The DataFrame generated from the LLMs APIs can be saved as a Delta table. The Delta table can be the source to build indices in a Vector Store. The example below shows how text chunks can be read from a Delta table and utilized to populate a search index in Chroma DB.

 

 

from langchain.vectorstores import Chroma
from langchain.embeddings import HuggingFaceEmbeddings
from langchain.docstore.document import Document as LCDocument
import pandas as pd

parsed_df = spark.table("<your table>")
parsed_pdf = parsed_df.toPandas()
docs = [LCDocument(page_content=chunk, metadata={"id": id}) for id, chunk in parsed_pdf["chunks"].items()]

chroma_root = "/dbfs/tmp/llms/Chroma_db"

hf_embedding = HuggingFaceEmbeddings(
  model_name="sentence-transformers/all-mpnet-base-v2",
  model_kwargs={"device": "cpu"},
  encode_kwargs={"normalize_embeddings": False}
)

vector_storage = Chroma.from_documents(
  collection_name="ff_collection",
  documents=docs,
  embedding=hf_embedding,
  persist_directory=chroma_root,
)

vector_storage.similarity_search_with_score(query="your prompt", k=3)

 

 

The text processing methods in Feature Factory are agnostic to Vector Stores.

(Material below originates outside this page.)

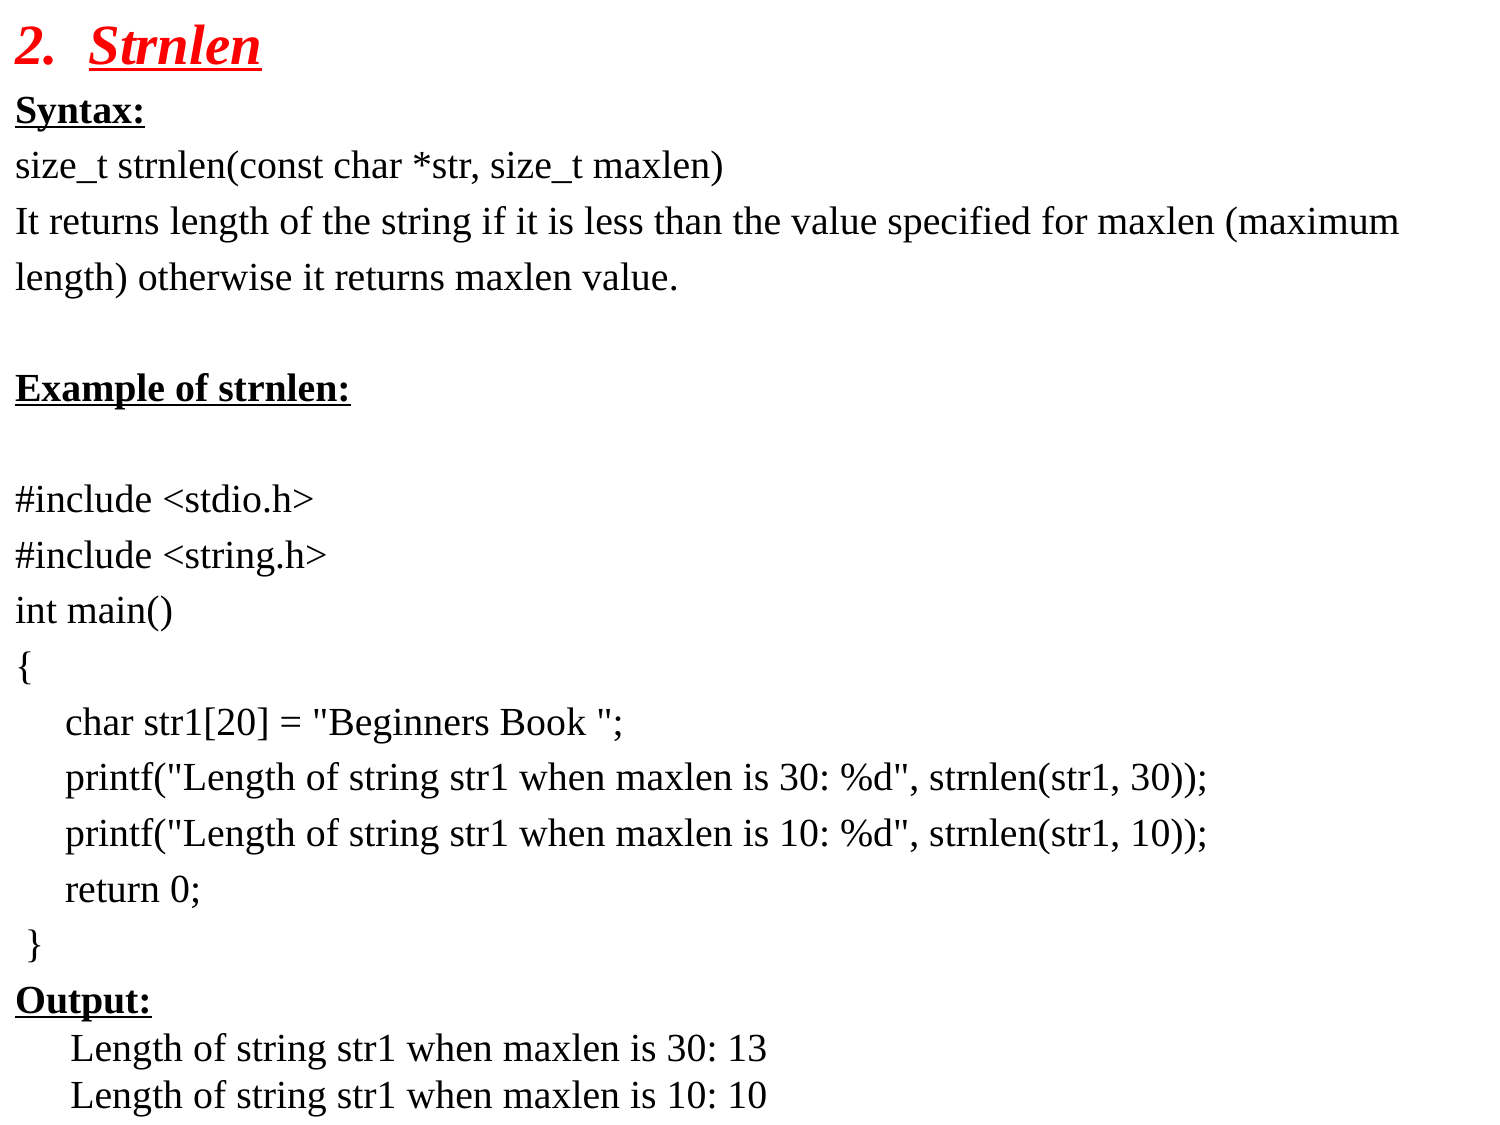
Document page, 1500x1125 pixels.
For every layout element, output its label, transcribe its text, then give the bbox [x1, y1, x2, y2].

list Strnlen Syntax: size_t strnlen(const char *str, size_t maxlen) It returns length of the string if it is less than the value specified for maxlen (maximum length) otherwise it returns maxlen value. Example of strnlen: #include <stdio.h> #include <string.h> int main() { char str1[20] = "Beginners Book "; printf("Length of string str1 when maxlen is 30: %d", strnlen(str1, 30)); printf("Length of string str1 when maxlen is 10: %d", strnlen(str1, 10)); return 0; } Output: Length of string str1 when maxlen is 30: 13 Length of string str1 when maxlen is 10: 10 [0, 0, 1500, 1125]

A new vector store can be easily integrated with minor data format transformation between the Delta table and the preferred data format of the vector store selected.

 

Conclusion 

In this blog, we introduce a scalable approach of processing the documents using Feature Factory. The approach is scalable as well as extensible. Developers can leverage functions from LlamaIndex and Langchain, and define their own function via the create-apply pattern. The source code is available to try out for the notebook and LLM tools.